Dataset entries:
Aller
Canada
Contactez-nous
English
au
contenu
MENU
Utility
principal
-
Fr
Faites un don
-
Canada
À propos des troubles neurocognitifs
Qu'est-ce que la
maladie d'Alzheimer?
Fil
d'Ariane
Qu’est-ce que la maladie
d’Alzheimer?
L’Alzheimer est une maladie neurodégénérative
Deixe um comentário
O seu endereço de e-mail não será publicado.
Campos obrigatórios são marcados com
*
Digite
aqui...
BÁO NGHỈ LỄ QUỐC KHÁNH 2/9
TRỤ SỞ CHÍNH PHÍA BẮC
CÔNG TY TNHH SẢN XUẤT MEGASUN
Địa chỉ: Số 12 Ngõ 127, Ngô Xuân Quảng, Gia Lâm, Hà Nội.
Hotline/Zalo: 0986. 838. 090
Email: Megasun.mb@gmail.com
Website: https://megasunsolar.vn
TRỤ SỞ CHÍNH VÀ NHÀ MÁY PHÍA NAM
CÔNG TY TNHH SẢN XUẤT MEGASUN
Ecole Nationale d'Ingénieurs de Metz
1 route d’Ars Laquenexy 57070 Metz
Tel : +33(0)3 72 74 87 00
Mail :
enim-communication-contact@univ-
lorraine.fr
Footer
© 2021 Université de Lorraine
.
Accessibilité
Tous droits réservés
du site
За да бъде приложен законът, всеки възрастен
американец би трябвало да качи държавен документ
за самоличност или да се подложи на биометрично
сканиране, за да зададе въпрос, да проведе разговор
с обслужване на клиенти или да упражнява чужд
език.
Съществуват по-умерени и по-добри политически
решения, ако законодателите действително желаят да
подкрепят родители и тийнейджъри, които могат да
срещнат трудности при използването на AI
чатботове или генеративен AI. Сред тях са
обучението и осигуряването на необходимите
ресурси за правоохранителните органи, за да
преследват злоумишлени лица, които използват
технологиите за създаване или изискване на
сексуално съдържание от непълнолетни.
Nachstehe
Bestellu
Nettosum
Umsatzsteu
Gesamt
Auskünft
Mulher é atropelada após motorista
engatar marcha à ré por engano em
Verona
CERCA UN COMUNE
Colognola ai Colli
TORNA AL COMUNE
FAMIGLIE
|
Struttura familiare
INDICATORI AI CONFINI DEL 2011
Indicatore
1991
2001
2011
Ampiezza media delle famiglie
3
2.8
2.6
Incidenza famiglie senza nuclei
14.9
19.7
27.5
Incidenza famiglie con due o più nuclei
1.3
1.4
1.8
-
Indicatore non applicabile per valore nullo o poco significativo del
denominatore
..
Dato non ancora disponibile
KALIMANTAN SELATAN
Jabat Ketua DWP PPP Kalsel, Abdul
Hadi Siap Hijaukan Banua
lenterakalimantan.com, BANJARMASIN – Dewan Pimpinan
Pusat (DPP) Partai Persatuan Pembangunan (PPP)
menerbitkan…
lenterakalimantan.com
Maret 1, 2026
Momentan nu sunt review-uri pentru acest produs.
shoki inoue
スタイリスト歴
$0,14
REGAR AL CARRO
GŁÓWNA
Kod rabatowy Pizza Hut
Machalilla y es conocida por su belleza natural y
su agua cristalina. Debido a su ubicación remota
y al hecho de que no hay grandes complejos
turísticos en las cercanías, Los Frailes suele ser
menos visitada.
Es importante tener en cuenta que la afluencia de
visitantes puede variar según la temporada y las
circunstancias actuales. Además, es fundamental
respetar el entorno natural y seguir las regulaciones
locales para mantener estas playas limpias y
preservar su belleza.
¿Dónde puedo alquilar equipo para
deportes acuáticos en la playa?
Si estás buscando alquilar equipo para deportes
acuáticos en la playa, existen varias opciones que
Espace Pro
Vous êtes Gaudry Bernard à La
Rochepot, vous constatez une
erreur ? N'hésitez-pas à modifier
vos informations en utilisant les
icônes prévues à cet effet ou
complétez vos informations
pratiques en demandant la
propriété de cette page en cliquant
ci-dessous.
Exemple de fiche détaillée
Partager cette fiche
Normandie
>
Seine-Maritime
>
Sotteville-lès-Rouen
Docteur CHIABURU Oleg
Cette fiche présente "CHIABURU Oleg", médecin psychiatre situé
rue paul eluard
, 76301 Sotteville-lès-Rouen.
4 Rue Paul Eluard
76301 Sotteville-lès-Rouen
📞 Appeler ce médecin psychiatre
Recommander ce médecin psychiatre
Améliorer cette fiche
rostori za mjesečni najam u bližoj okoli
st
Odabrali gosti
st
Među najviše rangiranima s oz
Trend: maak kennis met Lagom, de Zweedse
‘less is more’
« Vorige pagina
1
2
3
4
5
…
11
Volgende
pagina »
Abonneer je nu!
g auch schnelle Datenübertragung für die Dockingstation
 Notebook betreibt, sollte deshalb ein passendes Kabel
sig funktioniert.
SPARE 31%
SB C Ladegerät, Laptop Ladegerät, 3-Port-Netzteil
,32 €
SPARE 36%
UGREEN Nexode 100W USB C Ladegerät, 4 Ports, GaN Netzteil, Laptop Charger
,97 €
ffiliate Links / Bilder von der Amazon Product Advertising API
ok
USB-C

▶ THE TASK
Find the word "deportes" in the records, and report each line that has it.

▶ RESPONSE
deportes acuáticos en la playa?
Si estás buscando alquilar equipo para deportes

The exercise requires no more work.